To validate a token you must create a new validator and assert or validate a token.

Using Lcobucci\JWT\Validator#assert()

This method goes through every single constraint in the set, groups all the violations, and throws an exception with the grouped violations:

<?php
declare(strict_types=1);

use Lcobucci\JWT\Encoding\JoseEncoder;
use Lcobucci\JWT\Token\Parser;
use Lcobucci\JWT\Validation\Constraint\RelatedTo;
use Lcobucci\JWT\Validation\RequiredConstraintsViolated;
use Lcobucci\JWT\Validation\Validator;

require 'vendor/autoload.php';

$parser = new Parser(new JoseEncoder());

$token = $parser->parse(
    'eyJhbGciOiJIUzI1NiIsInR5cCI6IkpXVCJ9.'
    . 'eyJzdWIiOiIxMjM0NTY3ODkwIn0.'
    . '2gSBz9EOsQRN9I-3iSxJoFt7NtgV6Rm0IL6a8CAwl3Q'
);

$validator = new Validator();

try {
    $validator->assert($token, new RelatedTo('1234567891')); // doesn't throw an exception
    $validator->assert($token, new RelatedTo('1234567890'));
} catch (RequiredConstraintsViolated $e) {
    // list of constraints violation exceptions:
    var_dump($e->violations());
}

Using Lcobucci\JWT\Validator#validate()

The difference here is that we'll always get a boolean result and stop in the very first violation:

<?php
declare(strict_types=1);

use Lcobucci\JWT\Encoding\JoseEncoder;
use Lcobucci\JWT\Token\Parser;
use Lcobucci\JWT\Validation\Constraint\RelatedTo;
use Lcobucci\JWT\Validation\Validator;

require 'vendor/autoload.php';

$parser = new Parser(new JoseEncoder());

$token = $parser->parse(
    'eyJhbGciOiJIUzI1NiIsInR5cCI6IkpXVCJ9.'
    . 'eyJzdWIiOiIxMjM0NTY3ODkwIn0.'
    . '2gSBz9EOsQRN9I-3iSxJoFt7NtgV6Rm0IL6a8CAwl3Q'
);

$validator = new Validator();

if (! $validator->validate($token, new RelatedTo('1234567891'))) {
    echo 'Invalid token (1)!', PHP_EOL; // will print this
}

if (! $validator->validate($token, new RelatedTo('1234567890'))) {
    echo 'Invalid token (2)!', PHP_EOL; // will not print this
}

Note

Some systems make use of components to handle dependency injection.
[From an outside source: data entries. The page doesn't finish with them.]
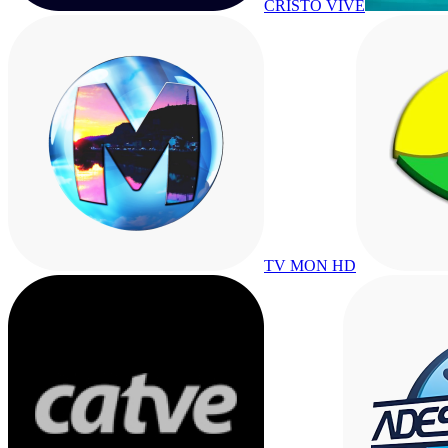
CRISTO VIVE
TV MON HD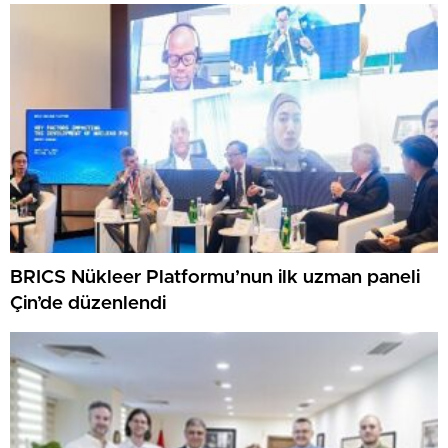
“Z kuşağına yapılan yatırım, turizmin geleceğine
yapılan yatırımdır”
BRICS Nükleer Platformu’nun ilk uzman paneli
Çin’de düzenlendi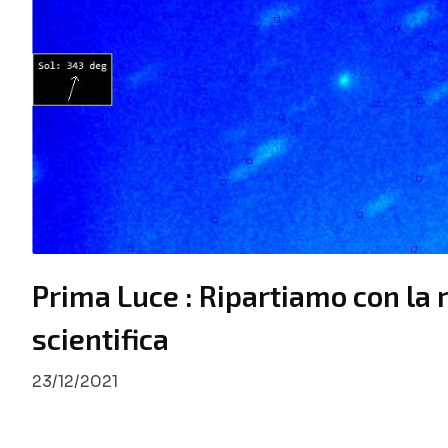
Prima Luce : Ripartiamo con la 
scientifica
23/12/2021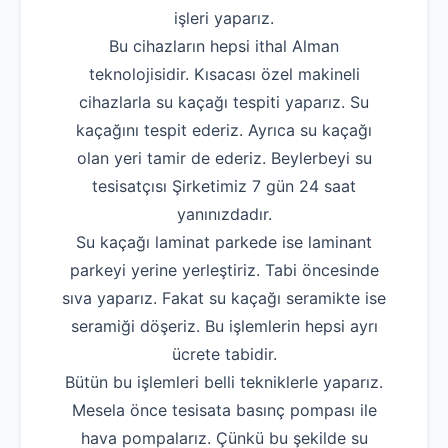
işleri yaparız.
Bu cihazların hepsi ithal Alman
teknolojisidir. Kısacası özel makineli
cihazlarla su kaçağı tespiti yaparız. Su
kaçağını tespit ederiz. Ayrıca su kaçağı
olan yeri tamir de ederiz. Beylerbeyi su
tesisatçısı Şirketimiz 7 gün 24 saat
yanınızdadır.
Su kaçağı laminat parkede ise laminant
parkeyi yerine yerleştiriz. Tabi öncesinde
sıva yaparız. Fakat su kaçağı seramikte ise
seramiği döşeriz. Bu işlemlerin hepsi ayrı
ücrete tabidir.
Bütün bu işlemleri belli tekniklerle yaparız.
Mesela önce tesisata basınç pompası ile
hava pompalarız. Çünkü bu şekilde su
If your application follows that practice, using a configuration object might simplify the wiring of this library.

Available constraints

This library provides the following constraints:

  • Lcobucci\JWT\Validation\Constraint\IdentifiedBy: verifies if the claim jti matches the expected value
  • Lcobucci\JWT\Validation\Constraint\IssuedBy: verifies if the claim iss is listed as expected values
  • Lcobucci\JWT\Validation\Constraint\PermittedFor: verifies if the claim aud contains the expected value
  • Lcobucci\JWT\Validation\Constraint\RelatedTo: verifies if the claim sub matches the expected value
  • Lcobucci\JWT\Validation\Constraint\SignedWith: verifies if the token was signed with the expected signer and key
  • Lcobucci\JWT\Validation\Constraint\SignedWithOneInSet: verifies the token signature against multiple SignedWithUntilDate constraints
  • Lcobucci\JWT\Validation\Constraint\SignedWithUntilDate: verifies if the token was signed with the expected signer and key (until a certain date)
  • Lcobucci\JWT\Validation\Constraint\StrictValidAt: verifies presence and validity of the claims iat, nbf, and exp (supports leeway configuration)
  • Lcobucci\JWT\Validation\Constraint\LooseValidAt: verifies the claims iat, nbf, and exp, when present (supports leeway configuration)
  • Lcobucci\JWT\Validation\Constraint\HasClaimWithValue: verifies that a custom claim has the expected value (not recommended when comparing cryptographic hashes)

You may also create your own validation constraints.